Table 2 shows the values of the correlation coefficient for the selected variables, a deeper shade of green represents the strength of direct correlation, a deeper shade of red represents the strength of indirect correlation A moderately strong direct relationship was found between gross domestic product per capita and the volume of loans to non-financial institutions (57.1%), and further between gross domestic product per capita and household investment (46.3%). On the other hand, weak direct dependence was found between the volume of loans to non-financial institutions and the investment rate of these institutions (19.2%); the same applies to the household credit flow and their investment rate (18.7%). Very weak direct dependence was found between the gross domestic product per capita ratio and the investment rate of non-financial institutions (0.5%). In relation to credit flows of non-financial institutions and the level of their investment, very weak indirect dependence was found (−1.7%).

To illustrate the paired relationships in point graphs, two relationships were selected that show the strongest dependence between the traits (Figure 1).

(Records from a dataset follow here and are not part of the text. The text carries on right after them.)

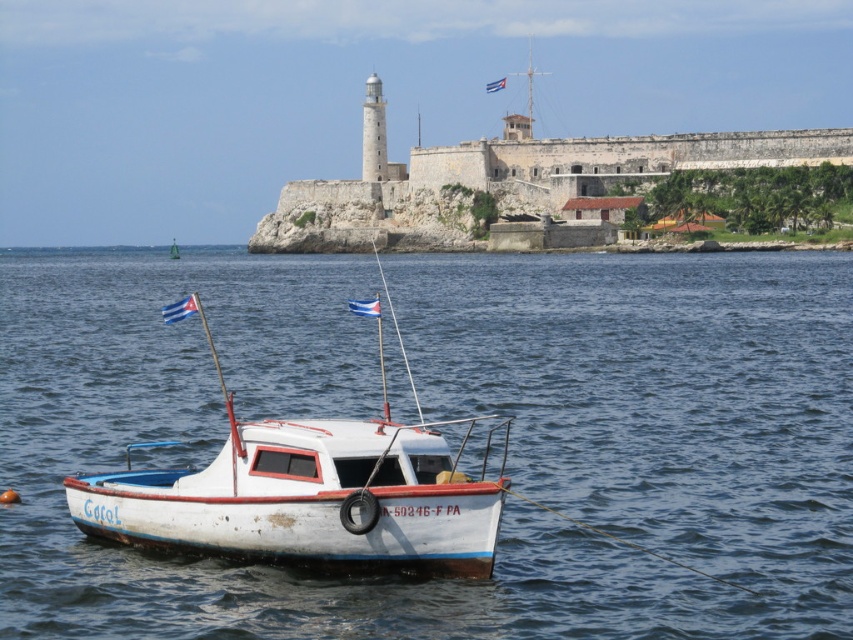
You are a sailor on the white matte boat at center. You notice the white water at boat front. In which direction relative to your boat is the white water located?

The white water at boat front is to the right of the white matte boat at center.

You are standing on the shore looking at the small fishing boat. There is a point marked at coordinates (447, 417). Based on the scene description, where is this point located?

The point marked at coordinates (447, 417) is located on the white water at the boat front.

You are standing on the deck of the fishing boat and want to locate two specific points marked in the scene. Which of the two points, point [474,348] or point [126,472], is closer to you?

Point [474,348] is closer to you because it is further to the viewer than point [126,472].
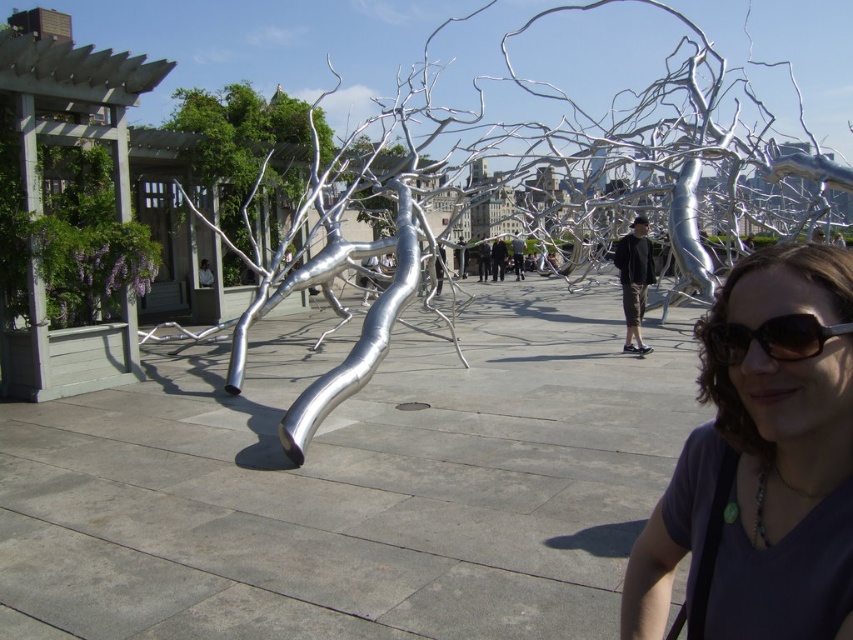
Is matte black shirt at lower right to the left of black reflective sunglasses at lower right from the viewer's perspective?

Incorrect, matte black shirt at lower right is not on the left side of black reflective sunglasses at lower right.

Is matte black shirt at lower right positioned at the back of black reflective sunglasses at lower right?

No, it is not.

Is point (639, 632) in front of point (827, 326)?

No.

At what (x,y) coordinates should I click in order to perform the action: click on matte black shirt at lower right. Please return your answer as a coordinate pair (x, y). This screenshot has height=640, width=853. Looking at the image, I should click on coord(761,464).

Does point (276, 156) lie behind point (709, 349)?

Yes.

Can you confirm if brushed metal tree at upper left is thinner than black reflective sunglasses at lower right?

No, brushed metal tree at upper left is not thinner than black reflective sunglasses at lower right.

What do you see at coordinates (244, 148) in the screenshot? The width and height of the screenshot is (853, 640). I see `brushed metal tree at upper left` at bounding box center [244, 148].

The image size is (853, 640). I want to click on brushed metal tree at upper left, so click(244, 148).

Which is behind, point (711, 508) or point (183, 106)?

The point (183, 106) is behind.

Who is more forward, (x=724, y=280) or (x=314, y=113)?

Positioned in front is point (x=724, y=280).

Identify the location of matte black shirt at lower right. (761, 464).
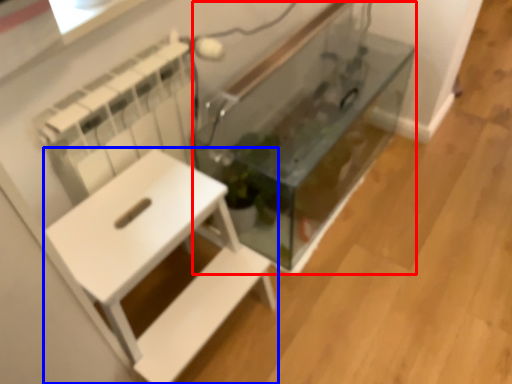
Question: Which point is further to the camera, glass box (highlighted by a red box) or furniture (highlighted by a blue box)?

Choices:
 (A) glass box
 (B) furniture

Answer: (A)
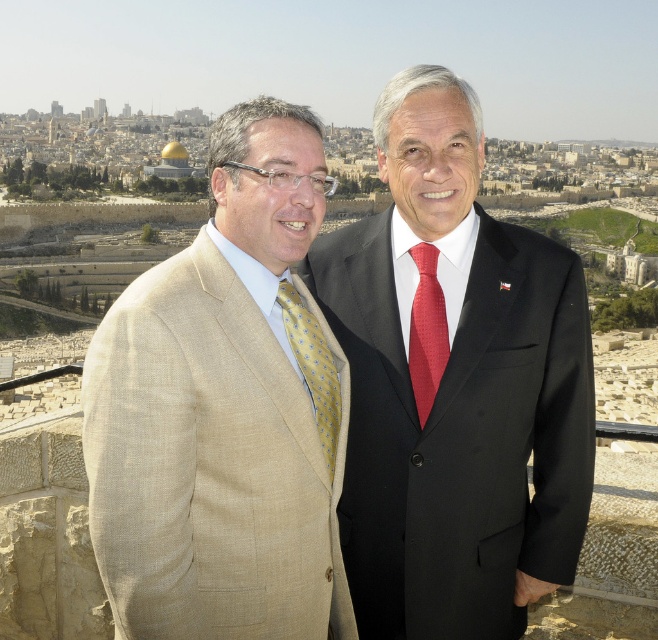
Who is more forward, (320, 380) or (413, 355)?

Point (320, 380) is more forward.

Does point (295, 304) come in front of point (426, 403)?

No, it is behind (426, 403).

This screenshot has height=640, width=658. What do you see at coordinates (313, 368) in the screenshot?
I see `yellow dotted silk tie at center` at bounding box center [313, 368].

Identify the location of yellow dotted silk tie at center. The height and width of the screenshot is (640, 658). (313, 368).

Who is higher up, black wool suit at center or beige linen suit at left?

Positioned higher is black wool suit at center.

Which is in front, point (505, 275) or point (240, 397)?

Positioned in front is point (240, 397).

I want to click on black wool suit at center, so click(461, 433).

Is black wool suit at center to the right of red textured tie at center from the viewer's perspective?

Yes, black wool suit at center is to the right of red textured tie at center.

Describe the element at coordinates (461, 433) in the screenshot. I see `black wool suit at center` at that location.

Is point (418, 595) in front of point (432, 323)?

Yes.

Locate an element on the screen. This screenshot has width=658, height=640. black wool suit at center is located at coordinates (461, 433).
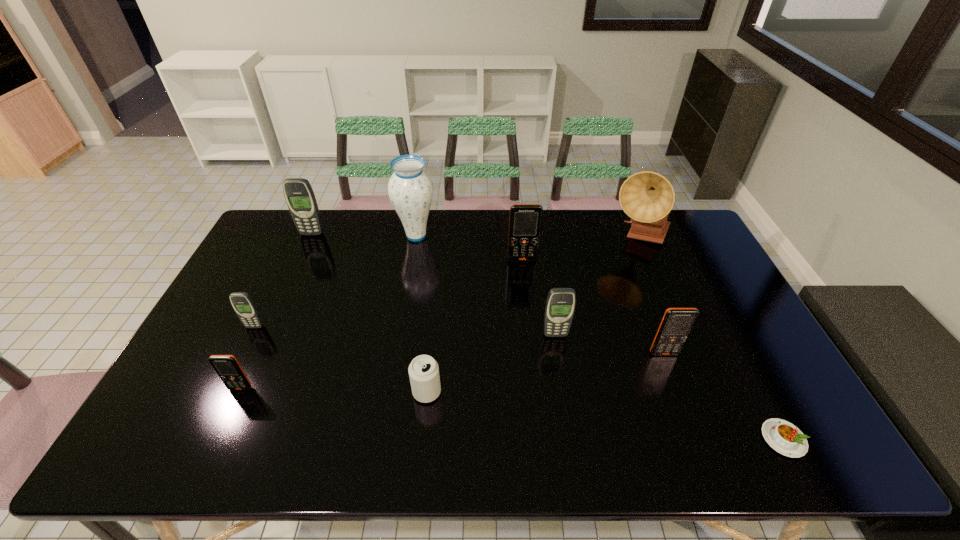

Relationship 5 is shown in the graph on the left, where gross domestic product per capita in purchasing power standard is chosen as a dependent variable and the volume of loans of non-financial institutions is chosen as an independent variable. The simple linear regression equation has the form:

GDP_capita_PPS = 0.4716 × Debt_NF + 68.393

(4)

Based on the significance t-tests and p-value, the absolute term and the Debt_NF variable are statistically significant in the model. The interpretation of the equation is as follows: If Debt_NF increases by one unit, the GDP_capita_PPS volume index increases by 0.47.

Medium-strength direct dependence of the monitored indicators in the European Union in 2017 is clearly shown in the point chart, and the regression coefficient indicates that the linear trend explains this relationship at 33%. High values are reported by Luxembourg (volume index of gross domestic product per capita is well above the EU28 average at 253, and at the same time the non-financial lending volume is 200.7% of GDP), while Cyprus has a low volume index of gross domestic product per capita (85) and a high volume of loans to non-financial institutions (208.3% of GDP) and the Czech Republic has a low volume index of gross domestic product per capita (89) and a low volume of loans to non-financial institutions (31.3% of GDP). Relationship 8 is shown in the right-hand point graph, where the volume index of gross domestic product per capita in purchasing power standard is chosen as a dependent variable and the household investment rate is selected as an independent variable. The simple linear regression equation has the form:

GDP_capita_PPS = 9.2465 × Investement_C + 30.471

(5)

Based on the significance t-tests and p-value, the absolute term and Investement_C are statistically significant in the model. The interpretation of the equation is as follows: If Investement_C increases by one unit, the GDP_capita_PPS volume index will increase by 9.24.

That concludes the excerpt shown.